* _WORK REQUEST_: Print the entries starting from the line containing "Rank the categories" and ending with the line containing "2020Q3, 2020Q2, 2016Q4", reproducing both of those lines and everything between them without any changes.

* _MATERIAL SHOWN_:
-=-=-

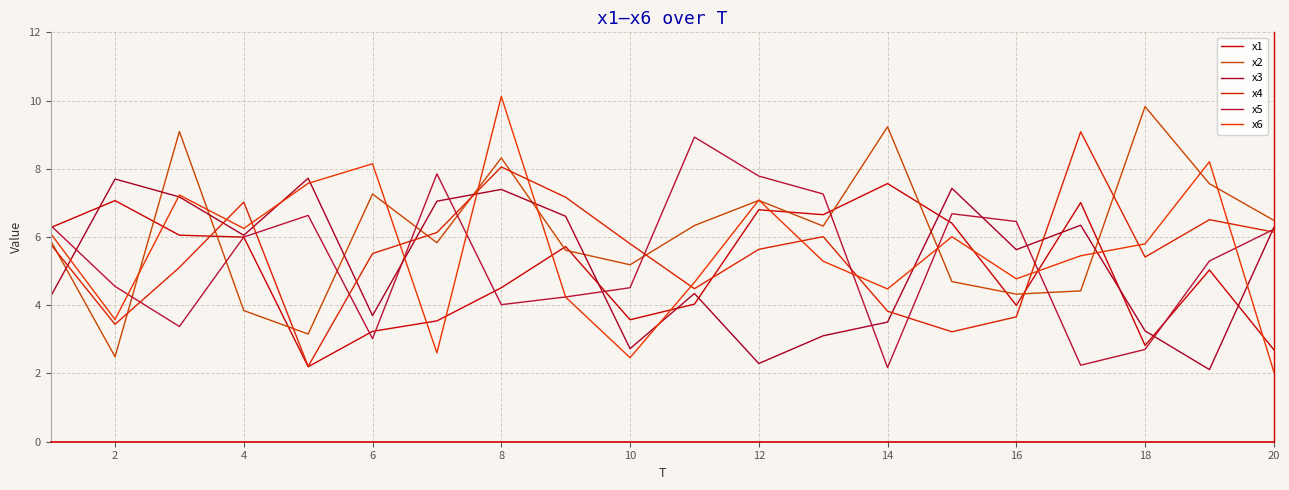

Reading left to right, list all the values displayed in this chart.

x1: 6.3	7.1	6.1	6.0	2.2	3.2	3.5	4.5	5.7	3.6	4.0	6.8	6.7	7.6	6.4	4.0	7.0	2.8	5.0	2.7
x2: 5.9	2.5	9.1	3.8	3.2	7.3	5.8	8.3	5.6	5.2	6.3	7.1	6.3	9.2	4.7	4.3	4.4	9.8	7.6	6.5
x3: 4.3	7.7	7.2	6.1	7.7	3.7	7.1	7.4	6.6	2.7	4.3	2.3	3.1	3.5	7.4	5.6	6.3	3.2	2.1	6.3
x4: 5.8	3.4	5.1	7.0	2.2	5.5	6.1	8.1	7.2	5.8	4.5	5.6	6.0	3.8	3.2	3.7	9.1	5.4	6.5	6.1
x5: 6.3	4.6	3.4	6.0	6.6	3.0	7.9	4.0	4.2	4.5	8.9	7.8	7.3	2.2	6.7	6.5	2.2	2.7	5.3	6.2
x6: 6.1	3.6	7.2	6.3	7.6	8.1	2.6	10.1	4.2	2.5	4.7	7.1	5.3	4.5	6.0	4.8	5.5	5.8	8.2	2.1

-=-=-

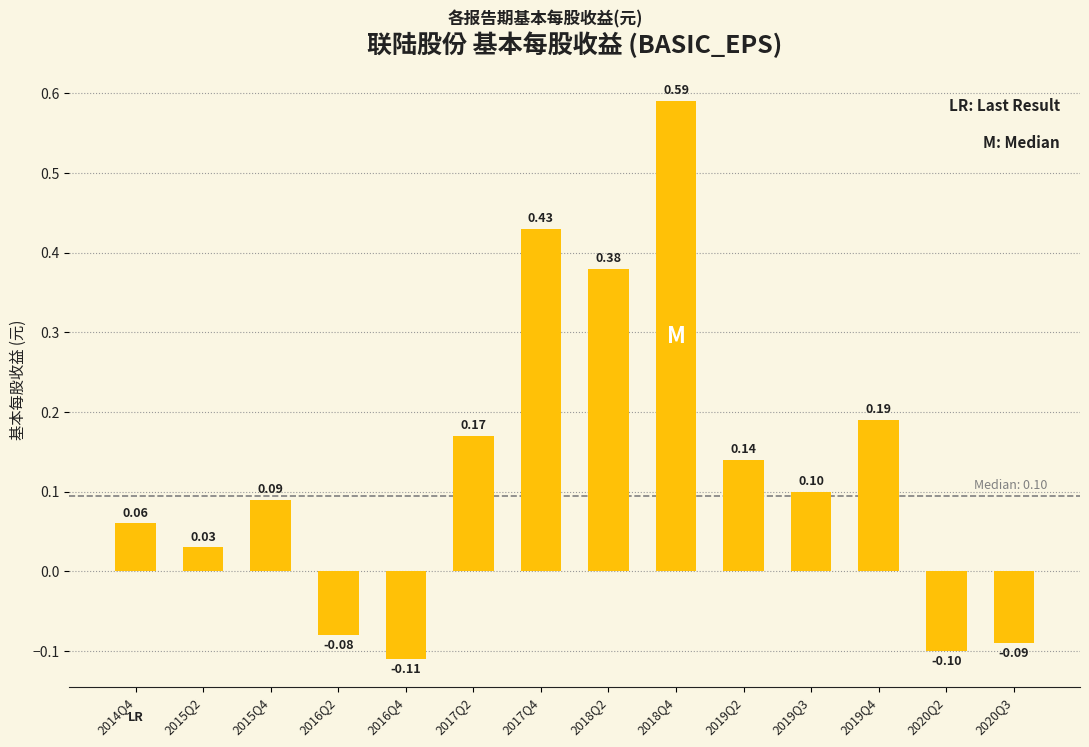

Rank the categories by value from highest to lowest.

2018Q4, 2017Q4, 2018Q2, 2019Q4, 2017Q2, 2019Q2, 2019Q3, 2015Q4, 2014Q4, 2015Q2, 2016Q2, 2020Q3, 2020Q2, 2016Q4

-=-=-

* _SOLUTION_:
Rank the categories by value from highest to lowest.

2018Q4, 2017Q4, 2018Q2, 2019Q4, 2017Q2, 2019Q2, 2019Q3, 2015Q4, 2014Q4, 2015Q2, 2016Q2, 2020Q3, 2020Q2, 2016Q4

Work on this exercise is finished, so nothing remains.